Some Chromebooks mistakenly declared themselves end-of-life last week

https://arstechnica.com/?p=1564377

If your new Chromebook told you it's past EOL, don't panic—as long as you were running Canary or Dev, that is. (If you were running Stable or Beta, you may continue panicking.)
Enlarge /

If your new Chromebook told you it’s past EOL, don’t panic—as long as you were running Canary or Dev, that is. (If you were running Stable or Beta, you may continue panicking.)

A lot of Chromebook and Chromebox users don’t realize this, but all ChromeOS devices have an expiration date. Google’s original policy was for devices to be supported for five years, but the company has recently extended that time to 6.5 years.
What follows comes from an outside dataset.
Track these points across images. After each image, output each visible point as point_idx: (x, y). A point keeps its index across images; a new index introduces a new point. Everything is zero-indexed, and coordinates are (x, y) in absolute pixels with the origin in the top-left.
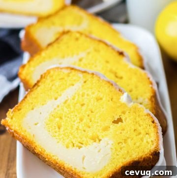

When your Chromebook or Chromebox approaches its built-in expiration date, it will warn you that it’s time to go buy a new device entirely. Not long after that, it will refuse to apply any further security or feature updates. In addition to leaving users vulnerable to unpatched security exploits, this means that constantly evolving services such as Gmail will eventually stop working entirely.

Google has been working on a way to warn users six months ahead of time that their device’s EOL date is approaching to allow them to plan with a little less time-sensitive desperation. But users running the Canary and Dev early-preview ChromeOS builds discovered a bug in the new code the hard way. After any reboot, brand-new devices started warning “this is the last automatic software and security update for this Chromebook. To get future updates, upgrade to a newer model.”

Luckily, the code had not yet made it to stable—or even beta—builds, so few users were exposed to it. The bug has already been patched, and users on Canary should already have seen the bogus message disappear after a daily upgrade push this past weekend. Users on the Dev build only get updates weekly, so they might not have the warning fixed until sometime this week.

On the other hand, if you’re not running a Canary or Dev build and you’ve gotten a message about your device being beyond its support date and getting no further upgrades… it’s legit, and you really won’t be getting any more upgrades. This doesn’t have to be the end of the world; if you’re willing to get your hands dirty, you can still install Linux as a fully bootable OS, which will never expire on you, using chrx. (This is how I get Linux on my own small fleet of Chromebooks, which I use for multi-station Wi-Fi testing.)

You can also install an alternate version of ChromiumOS itself, such as the freely available Home Edition of Neverware CloudReady. This gives you an experience extremely similar to full ChromeOS, built on the same technology, which will continue to get software updates despite your device’s “expiration date.”